Please continue the article about talking to children about death and grief, writing what comes after its last paragraph.

§ **PROVIDED TEXT**:
##########
Talking about death isn’t easy. Talking about it to children can feel even harder. But helping children to understand loss is important – which is why grief education is being introduced to the school curriculum in England later this year. It’s a major step in helping children to navigate the impact and feelings around death and loss, an issue many families struggle with.
New research by Celebration Day – the annual national day held on the last Monday in May to encourage people to mark the memory of those no longer with us – found that 53 per cent of parents avoid talking directly to their children about death, instead using phrases like “gone to a better place.” A quarter (25 per cent) don’t feel confident having the conversation at all.
Grief is something that touches all of our lives at some point, including many children. An estimated 26,900 parents die each year in the UK. Children can also experience the loss of grandparents, siblings, friends and, of course, pets. While the instinct is to shield children from difficult situations, experts warn that silence around death could inadvertently be causing them harm, leaving them confused and ill-equipped to deal with loss.
Breaking the silence around death and loss
“As parents, we often think we’re protecting our children by softening the truth – saying things like ‘they’ve gone to sleep’ or ‘they’ve gone somewhere better’,” says Julia Samuel, psychotherapist and host of the Therapy Works podcast. “But this can create fear and confusion.”
##########
§ **MATERIAL SUPPLIED**:
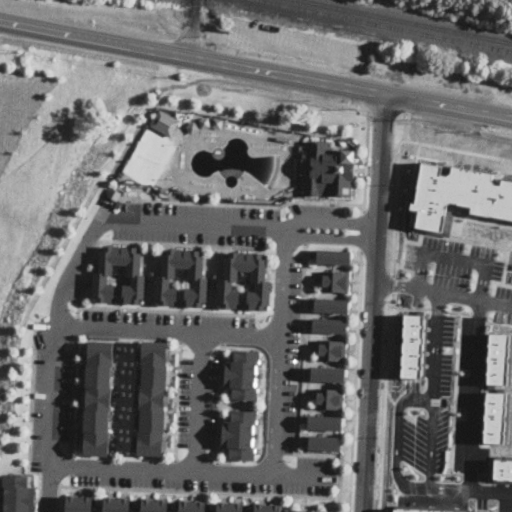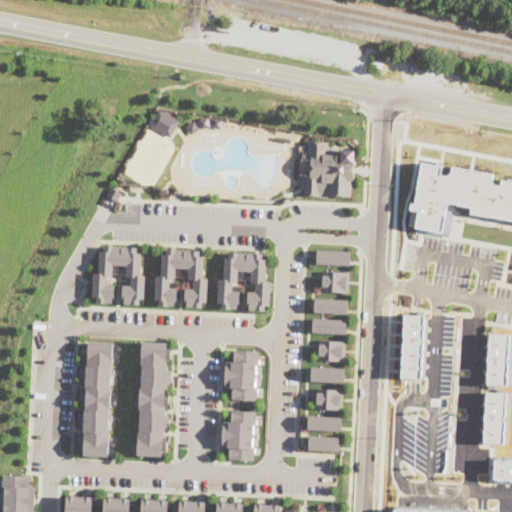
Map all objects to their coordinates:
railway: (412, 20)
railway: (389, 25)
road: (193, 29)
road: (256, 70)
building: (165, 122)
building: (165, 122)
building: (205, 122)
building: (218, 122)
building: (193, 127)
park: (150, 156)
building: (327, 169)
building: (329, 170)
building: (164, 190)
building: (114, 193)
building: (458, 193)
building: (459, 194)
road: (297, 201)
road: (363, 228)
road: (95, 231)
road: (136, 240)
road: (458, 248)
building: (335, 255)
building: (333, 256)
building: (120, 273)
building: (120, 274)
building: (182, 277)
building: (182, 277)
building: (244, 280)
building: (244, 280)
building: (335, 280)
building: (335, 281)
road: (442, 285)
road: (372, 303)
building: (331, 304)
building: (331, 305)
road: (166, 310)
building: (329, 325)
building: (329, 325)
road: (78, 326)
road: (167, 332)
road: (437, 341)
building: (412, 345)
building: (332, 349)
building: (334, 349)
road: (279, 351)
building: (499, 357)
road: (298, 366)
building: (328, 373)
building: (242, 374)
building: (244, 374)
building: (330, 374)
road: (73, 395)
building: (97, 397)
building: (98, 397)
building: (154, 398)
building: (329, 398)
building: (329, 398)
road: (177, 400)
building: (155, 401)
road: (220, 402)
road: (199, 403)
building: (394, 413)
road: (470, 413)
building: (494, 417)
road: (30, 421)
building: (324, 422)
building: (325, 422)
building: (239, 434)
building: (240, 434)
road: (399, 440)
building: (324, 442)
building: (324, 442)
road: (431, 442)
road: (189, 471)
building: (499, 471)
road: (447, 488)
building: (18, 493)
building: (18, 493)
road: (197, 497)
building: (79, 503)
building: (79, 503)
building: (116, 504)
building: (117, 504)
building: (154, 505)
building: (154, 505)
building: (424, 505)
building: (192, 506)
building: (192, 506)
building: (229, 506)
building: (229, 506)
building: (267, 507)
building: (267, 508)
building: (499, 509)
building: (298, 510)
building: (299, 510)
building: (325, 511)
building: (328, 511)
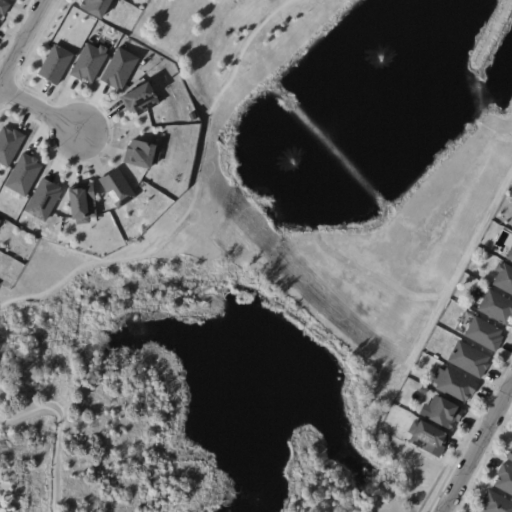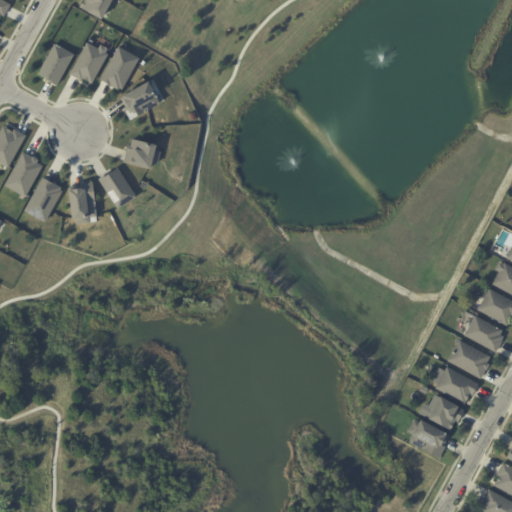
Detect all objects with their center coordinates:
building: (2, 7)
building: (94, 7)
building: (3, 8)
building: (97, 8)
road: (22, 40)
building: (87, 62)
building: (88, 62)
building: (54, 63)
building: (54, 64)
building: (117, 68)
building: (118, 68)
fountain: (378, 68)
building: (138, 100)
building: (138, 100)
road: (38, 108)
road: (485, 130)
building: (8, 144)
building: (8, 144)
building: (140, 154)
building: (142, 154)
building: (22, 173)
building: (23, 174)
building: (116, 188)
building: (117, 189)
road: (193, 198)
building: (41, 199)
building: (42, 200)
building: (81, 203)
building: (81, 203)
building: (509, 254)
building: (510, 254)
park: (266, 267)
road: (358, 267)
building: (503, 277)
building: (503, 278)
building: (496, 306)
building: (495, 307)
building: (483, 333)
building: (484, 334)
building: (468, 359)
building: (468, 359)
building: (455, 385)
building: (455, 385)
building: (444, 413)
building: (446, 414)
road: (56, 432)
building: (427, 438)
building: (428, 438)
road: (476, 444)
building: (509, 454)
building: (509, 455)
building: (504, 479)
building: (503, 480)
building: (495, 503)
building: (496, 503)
##########
§ **RESPONSE TO THE TASK**:
“Children take things literally. If you tell them someone has gone to sleep, they may become frightened of going to bed. If you say someone has gone somewhere better, they can start to wonder why they can’t go there too.”
Funeral director John Adams, host of podcast ‘Death: A Changing Industry’ and advisor to Child Bereavement UK, was one of the leading campaigners lobbying to get grief onto the school curriculum. “For too long, society has avoided conversations around death and grief, often with the best intentions,” he says. “But silence can leave children confused, isolated and emotionally unprepared when loss inevitably touches their lives. Children do not need protecting from the truth, they need support, compassion and age-appropriate conversations which help them understand that grief is a natural part of life.”
Finding the words to support young people

To help start these conversations, Celebration Day has launched a free ‘Finding the Words’ toolkit for schools and families. The collection of resources is designed to help teachers and parents have sensitive conversations with children about grief, through creative activities such as memory box making and storytelling. The initiative was developed in partnership with leading organisations, including The Mulberry Bush, a charity supporting troubled and traumatised children, and Hospice UK, who represent more than 200 hospices across the UK.
“What children really need is honesty, in simple, clear language,” explains Julia Samuel. “This pack helps give parents and teachers the tools to explain that it’s OK to feel sad, to ask questions, and to remember the person they’re mourning.”
Lindsey Burrow, widow of rugby league legend and Motor Neurone Disease campaigner Rob Burrow, also helped Celebration Day develop the pack after supporting her three children through the death of their father in 2024. “Children are far more resilient than we give them credit for,” she says. “But they need honest conversations to make sense of what’s happened.”
Recently, Lindsey visited Winterslow CofE (Aided) Primary School near Salisbury, which is piloting the ‘Finding the Words’ resource pack, helping pupils start conversations around grief and celebrate the people they love and miss.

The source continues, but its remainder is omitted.